If director Dan Trachtenberg took a back-to-basics approach to the franchise with 2022’s Prey, then Predator: Badlands does the opposite of that. Skirting dangerously close to where they lost us with 2010’s Predators, this stand-alone prequel follows a tough yet out-of-their-depth badass struggling to survive on a remote planet – the most dangerous planet in the universe, to be precise. The difference this time? Dek (Dimitrius Koloamatangi) is a young Yautja, out to prove himself by hunting the biggest, baddest creature he can find.
While Trachtenberg could have coasted off the success of Prey, delivering another period Predator film (which the animated anthology Hunter of Killers did plenty of anyway), Badlands once again reinvents the wheel, in the franchise’s first Yautja-centric entry. It almost doesn’t need chirpy android Thia (Elle Fanning), although we’re glad she’s there. Giving the series its first buddy comedy is an inspired move, and Fanning is a delight as Dek’s blabbermouth companion. She and Dek have wonderful chemistry, and the story is a clever riff on Naru’s coming-of-age arc in the previous film. You’d never think a Predator could be particularly emotive, but Koloamatangi gives a tremendous performance as the firebrand Yautja, blending CGI and prosthetics in a way that looks and works far better than the trailers might have you believe.

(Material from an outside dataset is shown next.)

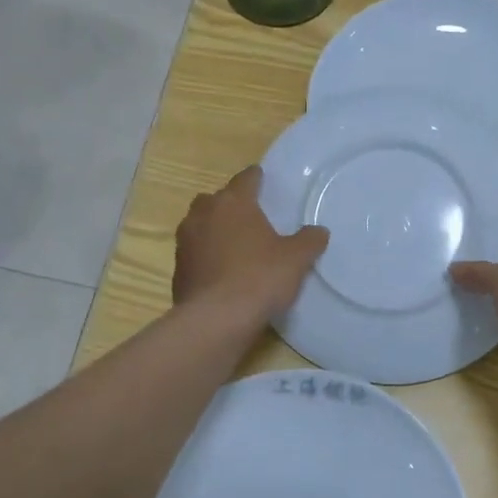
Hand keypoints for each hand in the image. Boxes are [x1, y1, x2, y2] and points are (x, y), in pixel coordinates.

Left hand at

Some of the more cutesy comic moments might rub the Predator faithful the wrong way (hey, at least its not 2018’s The Predator), but Trachtenberg and co-writer Patrick Aison are successful in blending this with big, bombastic action and surprisingly emotional character beats. Once again, they’re resist the urge to lean too hard into the “get to the choppa” schtick, but there are some intriguing connections to a wider universe which feel more organic to the plot than you might expect from the sixth, eighth or ninth (depending on where you count Alien crossovers and an animated tie-ins) entry in a long-running series.
A bold action film with charm, grace and a strong emotional throughline, Badlands is perhaps the most human Predator yet. Not bad, considering there’s not a single one in the whole film.